What you have to do
Each line of the data below between the one containing "4s, Sandeep Sharma: 2 -> 1" and the one containing "translated_words_percent, ja: 80 -> 67.7", both included, is to be repeated exactly. Please omit pictures.

Supplied material
════
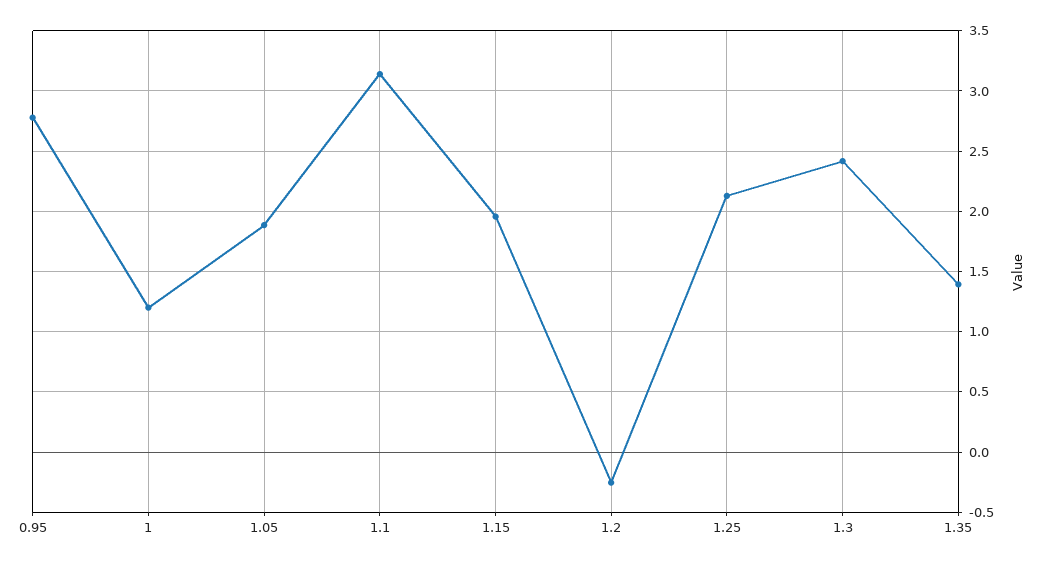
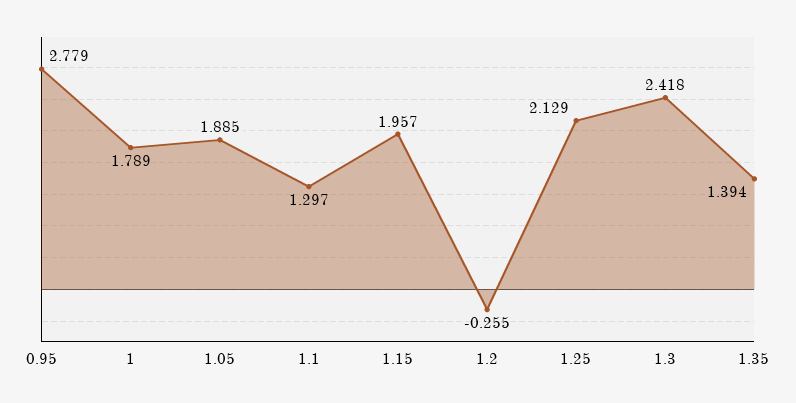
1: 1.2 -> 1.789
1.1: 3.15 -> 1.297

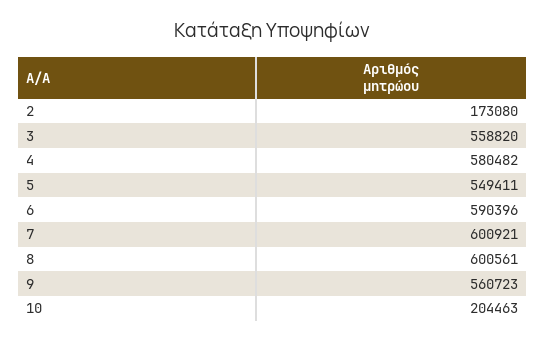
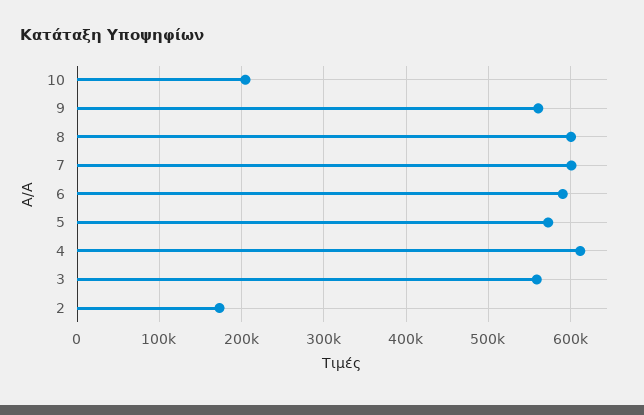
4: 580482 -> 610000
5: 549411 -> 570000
════
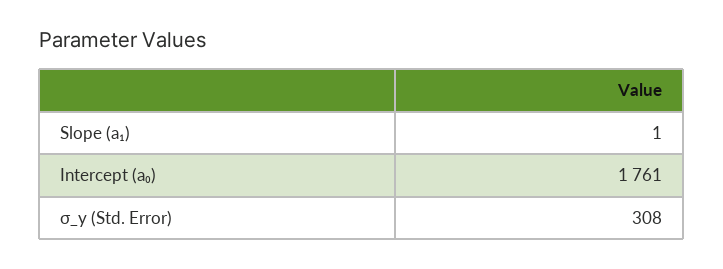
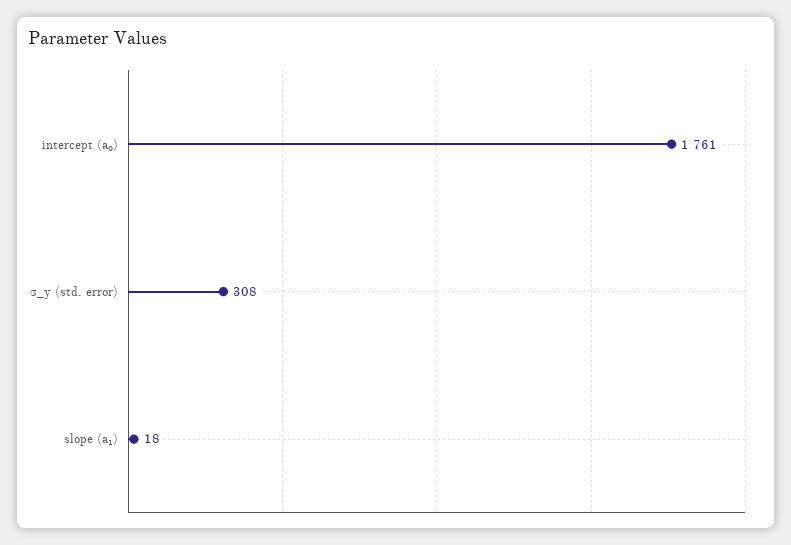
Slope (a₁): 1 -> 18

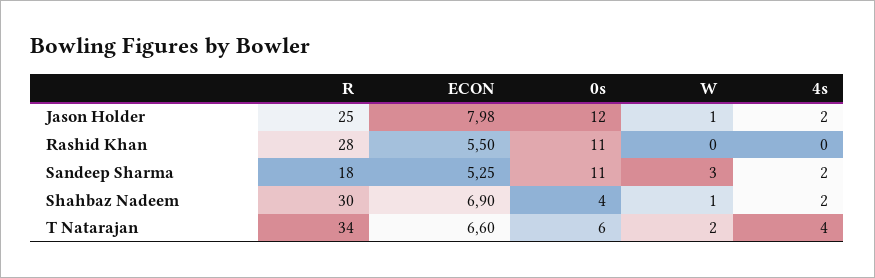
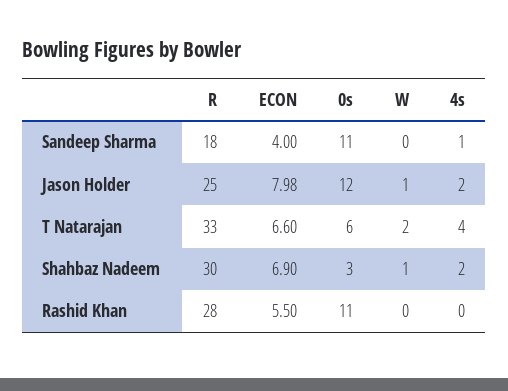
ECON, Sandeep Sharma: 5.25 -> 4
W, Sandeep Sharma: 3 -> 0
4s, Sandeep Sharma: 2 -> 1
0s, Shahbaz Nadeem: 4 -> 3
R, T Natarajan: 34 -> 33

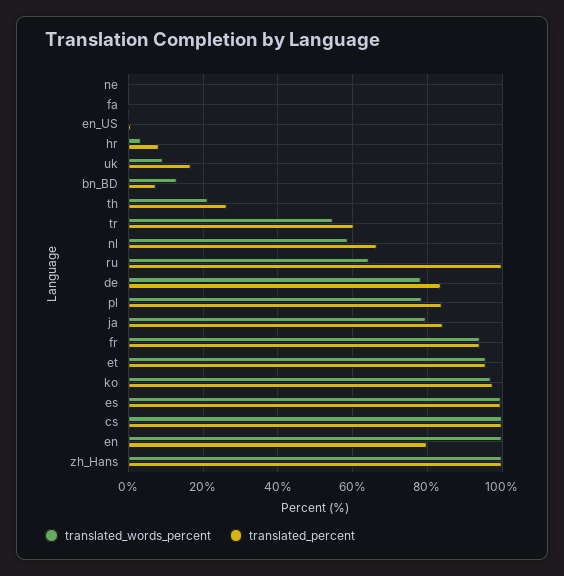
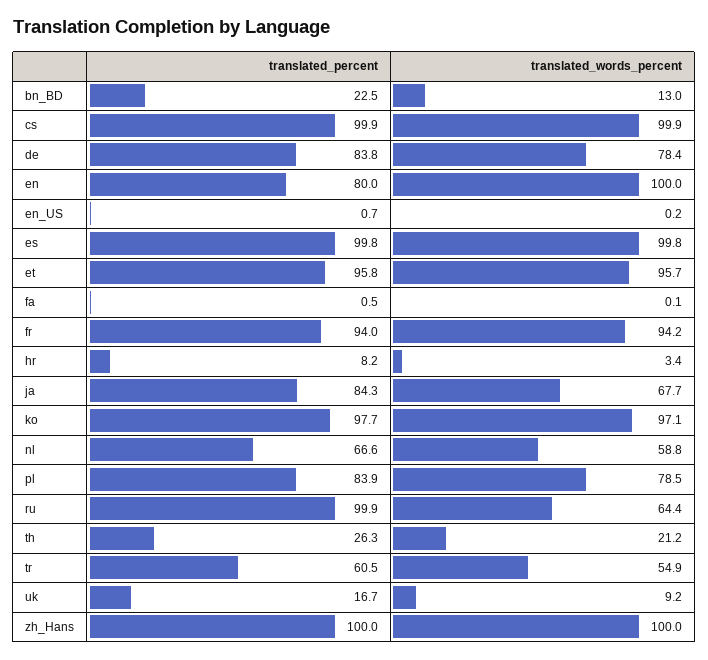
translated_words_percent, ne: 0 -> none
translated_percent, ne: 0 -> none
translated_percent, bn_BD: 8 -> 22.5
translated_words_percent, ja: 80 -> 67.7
════
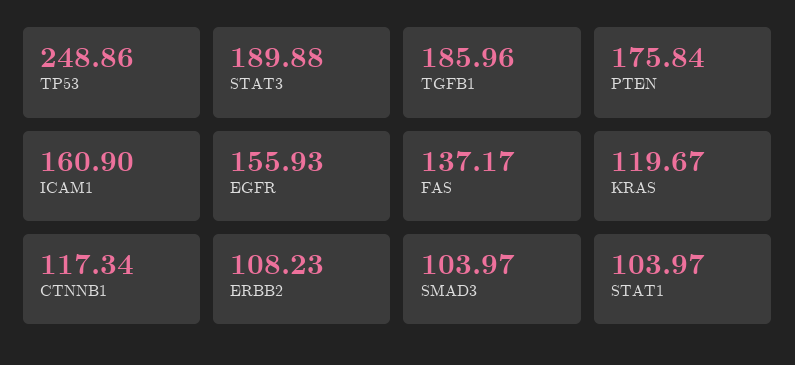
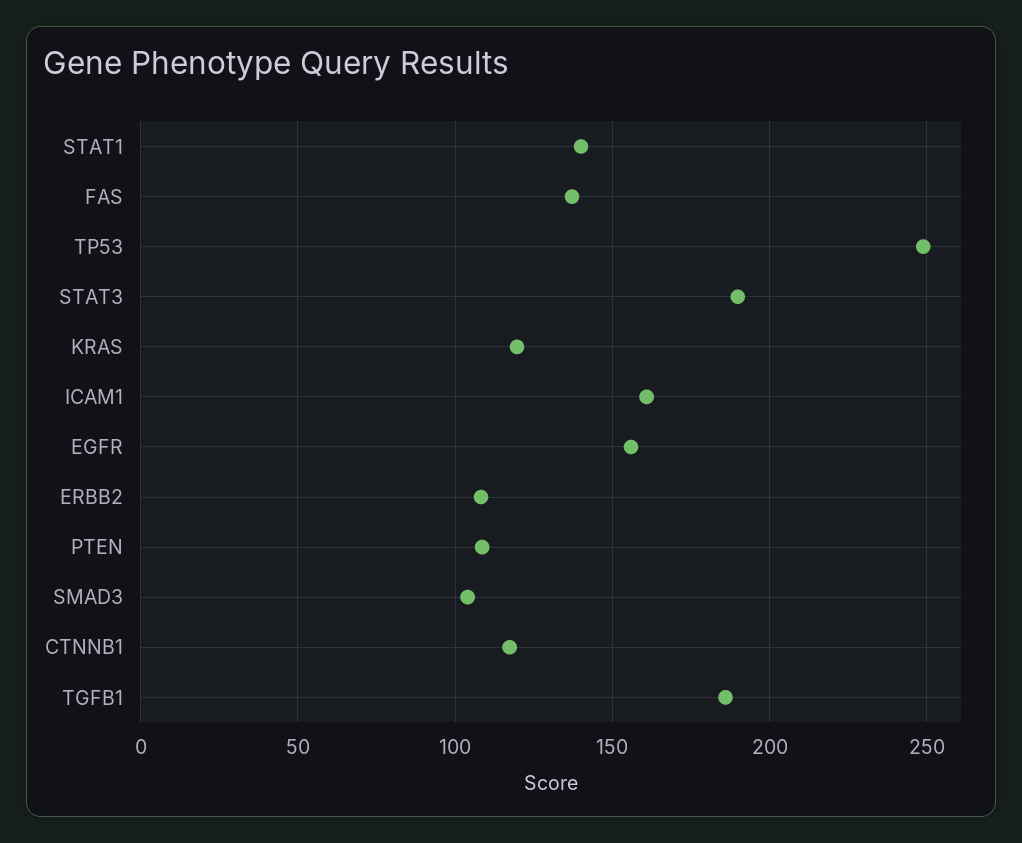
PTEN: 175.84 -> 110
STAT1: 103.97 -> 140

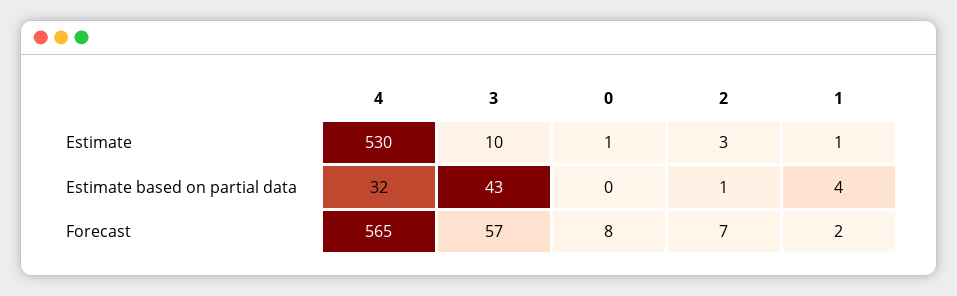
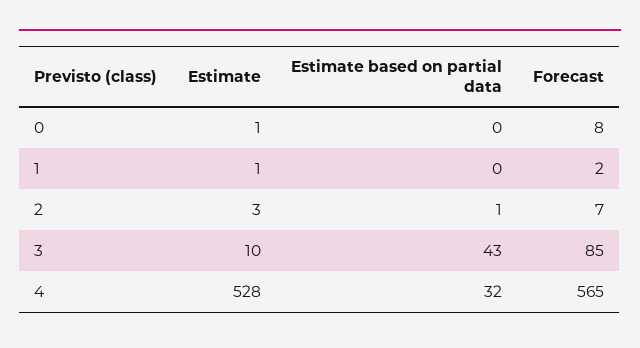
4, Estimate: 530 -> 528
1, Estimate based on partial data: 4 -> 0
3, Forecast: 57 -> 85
════
Reply to the exercise
4s, Sandeep Sharma: 2 -> 1
0s, Shahbaz Nadeem: 4 -> 3
R, T Natarajan: 34 -> 33

translated_words_percent, ne: 0 -> none
translated_percent, ne: 0 -> none
translated_percent, bn_BD: 8 -> 22.5
translated_words_percent, ja: 80 -> 67.7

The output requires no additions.